The act also extends existing federal income tax rates for two additional years.  Failure to extend the Bush tax cuts would have resulted in a marginal income tax increase across the board.  The six tax brackets (10%, 15%, 25%, 28%, 33% and 35%) are now extended through the end of 2012.

Long-term capital gains rates and qualified dividends will remain taxed at no more than 15% through the end of 2012.

The annual gift tax exclusion per individual remains at $13,000 per beneficiary.

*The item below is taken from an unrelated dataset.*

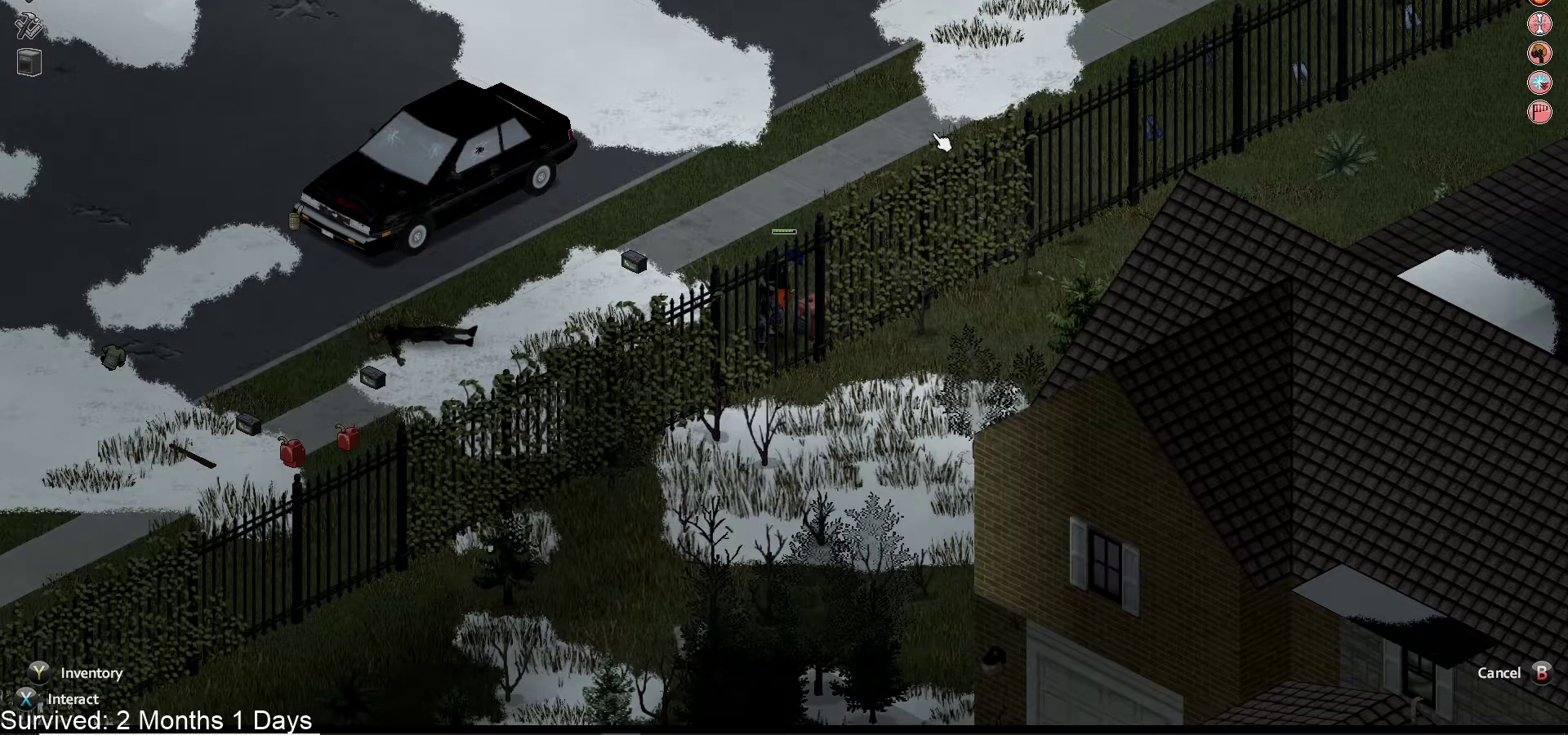
{"dt_ms": 500, "buttons": [], "left_stick": "center", "right_stick": "center", "events": []}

Under the new law, each person has a 5 million exemption from Federal estate and gift taxes, and the 5 million amount is adjusted for inflation in 2012; the top estate and gift tax rate for the next two years is now set at only 35%.  Also the heirs of these estates will get a step-up in basis in the properties they inherit to the properties’ fair market value (FMV) at date of death.   Please keep in mind that the 5 million applicable exclusion does not last forever – the 2010 Tax Act is not permanent tax legislation.  If the 2010 Tax Act is not extended or made permanent, the federal estate and lifetime gift exemption will revert to $1,000,000 per individual.

The Alternative Minimum Tax (AMT) has become an almost unavoidable stealth tax for many higher-income individuals and families.  In recent years AMT has affected about 4 million people.  However if Congress ever fails to index or adjust the AMT exemption amount annually, it is estimated that AMT will affect between 20 and 30 million taxpayers.  Individuals who live in high tax states are primary candidates for AMT.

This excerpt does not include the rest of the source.